Simple/Advancedモードの切替
Simpleモードでは最低限の入力項目だけを表示し、初心者でも迷わない。Advancedモードに切り替えると、前後トレッド差・左右重心オフセット・各パーツのZ座標(高さ)まで細かく指定できる。
知っておくと便利な重心と安定性の豆知識
重心高さとコーナリング限界の関係
レーシングカーが車高を極限まで下げるのは、重心を下げて転倒限界角を大きくするため。F1マシンの重心高さは地上からわずか30cm程度。トレッド幅が1.8mのF1マシンでは、理論上の転倒限界角は約72°になり、実質的に横転はあり得ない。
ミニ四駆の重心調整テクニック
ミニ四駆のレースでは、マスダンパー(錘)を低い位置に取り付けて重心を下げるのが定番テクニック。ただし重くしすぎるとモーターへの負荷が増えて直線速度が落ちる。このツールで重心位置と転倒角の変化をシミュレーションすれば、速度と安定性のバランスを数値で判断できる。
参考: ミニ四駆公式サイト - タミヤ
静的安定性と動的安定性の違い
このツールが計算するのは「静的な転倒角」。

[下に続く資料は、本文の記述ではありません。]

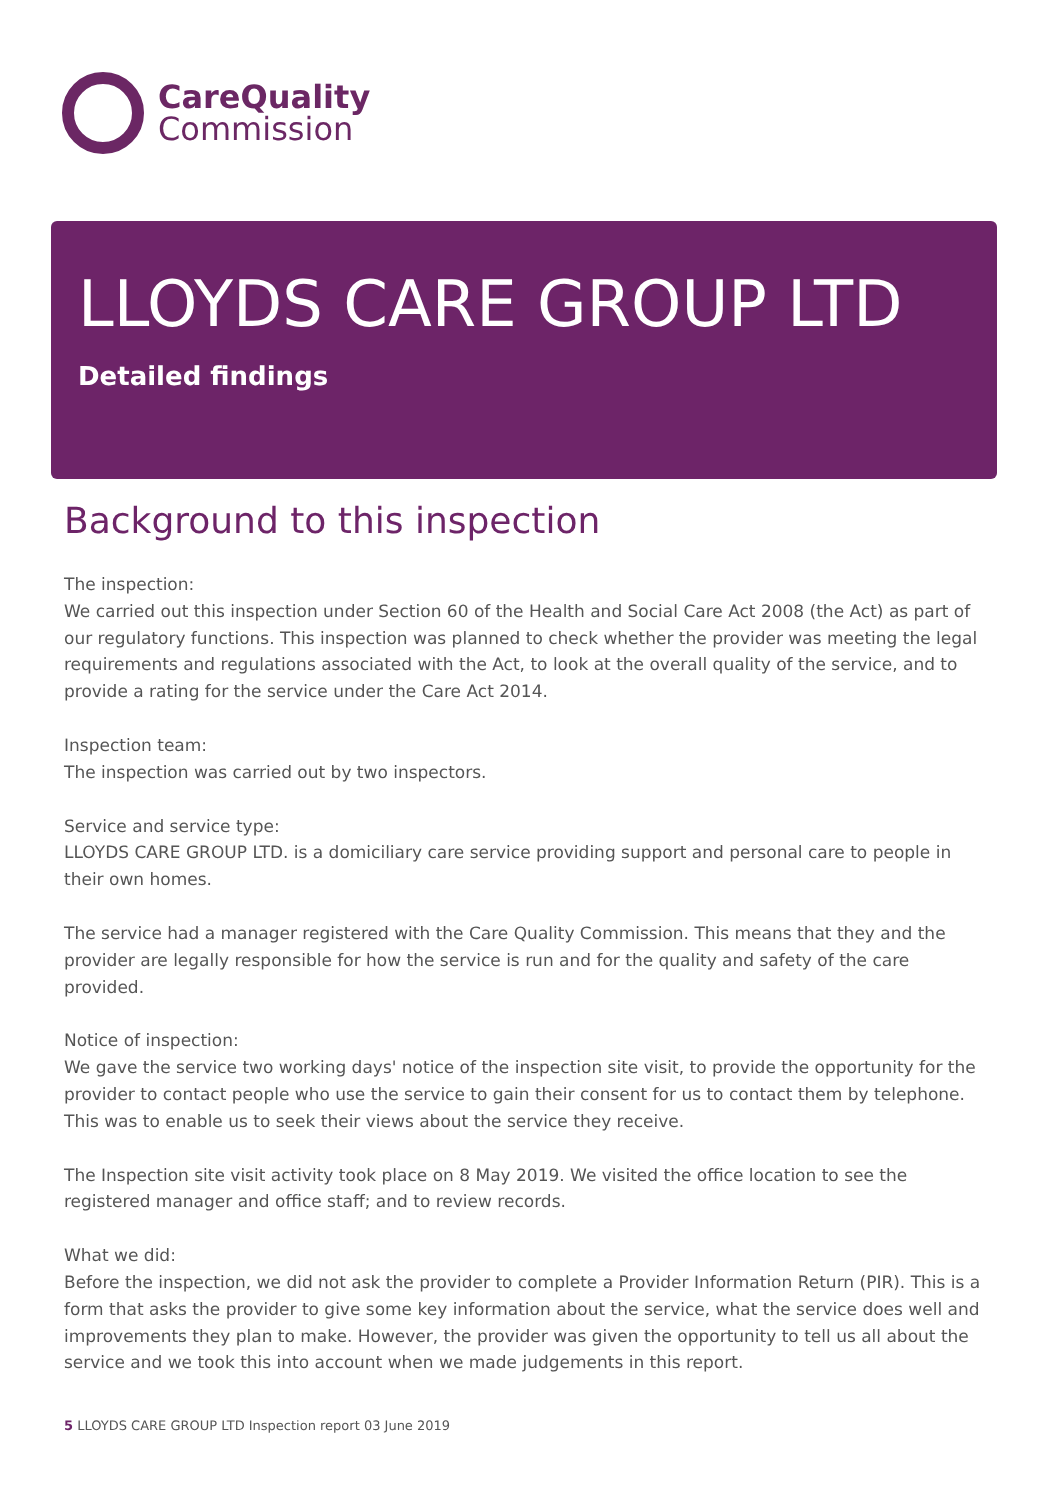CareQuality
Commission
LLOYDS CARE GROUP LTD
Detailed findings
Background to this inspection
The inspection:
We carried out this inspection under Section 60 of the Health and Social Care Act 2008 (the Act) as part of our regulatory functions. This inspection was planned to check whether the provider was meeting the legal requirements and regulations associated with the Act, to look at the overall quality of the service, and to provide a rating for the service under the Care Act 2014.
Inspection team:
The inspection was carried out by two inspectors.
Service and service type:
LLOYDS CARE GROUP LTD. is a domiciliary care service providing support and personal care to people in their own homes.
The service had a manager registered with the Care Quality Commission. This means that they and the provider are legally responsible for how the service is run and for the quality and safety of the care provided.
Notice of inspection:
We gave the service two working days' notice of the inspection site visit, to provide the opportunity for the provider to contact people who use the service to gain their consent for us to contact them by telephone. This was to enable us to seek their views about the service they receive.
The Inspection site visit activity took place on 8 May 2019. We visited the office location to see the registered manager and office staff; and to review records.
What we did:
Before the inspection, we did not ask the provider to complete a Provider Information Return (PIR). This is a form that asks the provider to give some key information about the service, what the service does well and improvements they plan to make. However, the provider was given the opportunity to tell us all about the service and we took this into account when we made judgements in this report.
5 LLOYDS CARE GROUP LTD Inspection report 03 June 2019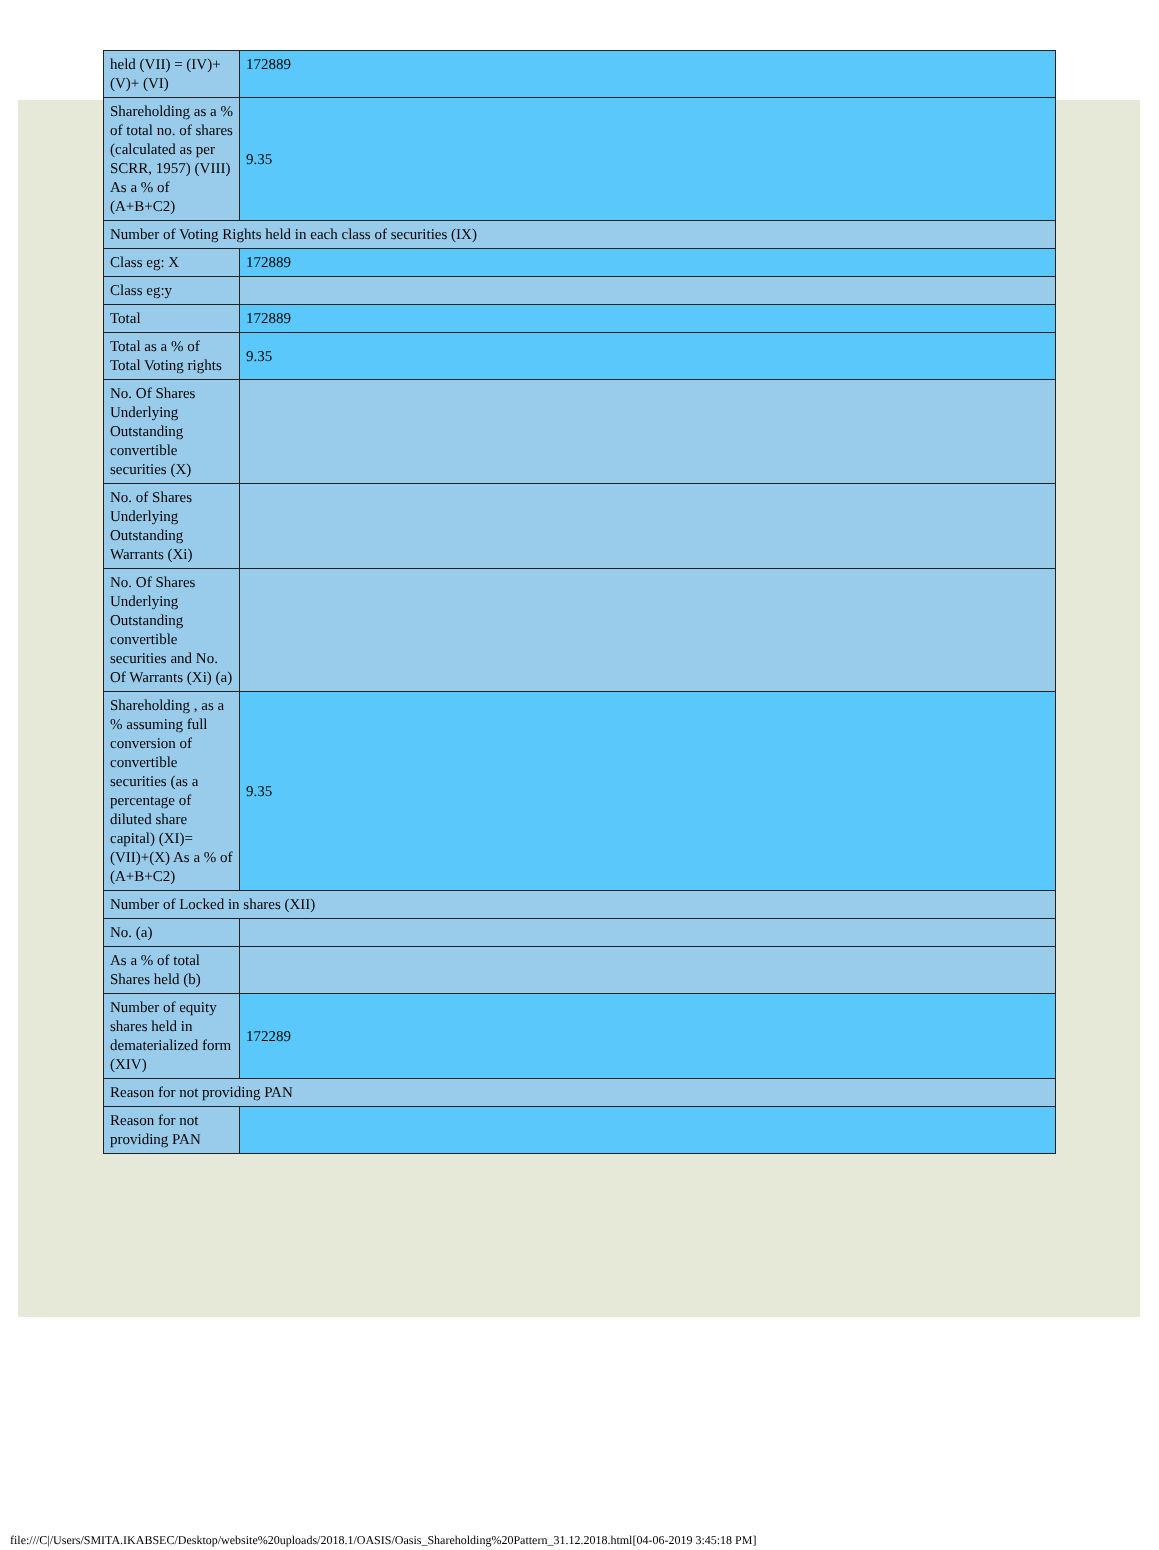| held (VII) = (IV)+(V)+ (VI) | 172889 |
| Shareholding as a % of total no. of shares (calculated as per SCRR, 1957) (VIII) As a % of (A+B+C2) | 9.35 |
| Number of Voting Rights held in each class of securities (IX) | |
| Class eg: X | 172889 |
| Class eg:y | |
| Total | 172889 |
| Total as a % of Total Voting rights | 9.35 |
| No. Of Shares Underlying Outstanding convertible securities (X) | |
| No. of Shares Underlying Outstanding Warrants (Xi) | |
| No. Of Shares Underlying Outstanding convertible securities and No. Of Warrants (Xi) (a) | |
| Shareholding , as a % assuming full conversion of convertible securities (as a percentage of diluted share capital) (XI)= (VII)+(X) As a % of (A+B+C2) | 9.35 |
| Number of Locked in shares (XII) | |
| No. (a) | |
| As a % of total Shares held (b) | |
| Number of equity shares held in dematerialized form (XIV) | 172289 |
| Reason for not providing PAN | |
| Reason for not providing PAN | |
file:///C|/Users/SMITA.IKABSEC/Desktop/website%20uploads/2018.1/OASIS/Oasis_Shareholding%20Pattern_31.12.2018.html[04-06-2019 3:45:18 PM]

実際の走行では遠心力や路面の凹凸が加わるため、動的な安定性は静的な値よりも厳しくなる。一般的に、動的な安全マージンとして静的限界角の60-70%以内に収めるのが目安とされる。
使い方のコツ・Tips
パーツの座標系を統一する
X軸は前方が正、Y軸は右方が正、Z軸は上方が正で統一されている。実際の車両で測るときは、基準点(たとえば車体中心の地面接地点)を決めて、そこからの相対座標をメジャーで測ると間違いが少ない。
まずプリセットで全体像をつかむ
初めて使うときは「ミニ四駆プリセット」を読み込んで、各値を変えたときに結果がどう変わるかを試してみて。重心の移動とSVGの変化がリアルタイムで連動するので、感覚がつかみやすい。
保存機能を活用する
複数のセッティング案を比較するときは、パターンAを入力→保存、リセット→パターンBを入力→結果をコピー、読み込み→パターンAの結果と比較、という流れが便利。
Q&A
Q: データはどこに保存される?
すべてブラウザ内のlocalStorageに保存される。サーバーにデータは送信されないし、ブラウザのキャッシュをクリアしない限りデータは残る。
Q: 単位はメートル固定?ミリメートルは使える?
現在の内部単位はメートル(m)。ミリメートルで入力したい場合は、値を1000で割って入力すればOK(例: 60mm → 0.06 m)。
Q: 転倒角が0°と表示されるのはなぜ?
合成重心のY座標(左右方向)が0のとき、転倒角は0°になる。左右の偏りがなければ転倒角は発生しない。Advancedモードで車両重心Yやパーツの位置を調整すると変化する。
まとめ
重心計算&転倒角度計算は、パーツの座標と重量を入力するだけで合成重心と転倒限界角が一発でわかるツール。
2つのSVGビューで重心の偏りと転倒リスクを直感的に把握でき、ミニ四駆のセッティング調整から教育用途まで幅広く活用できる。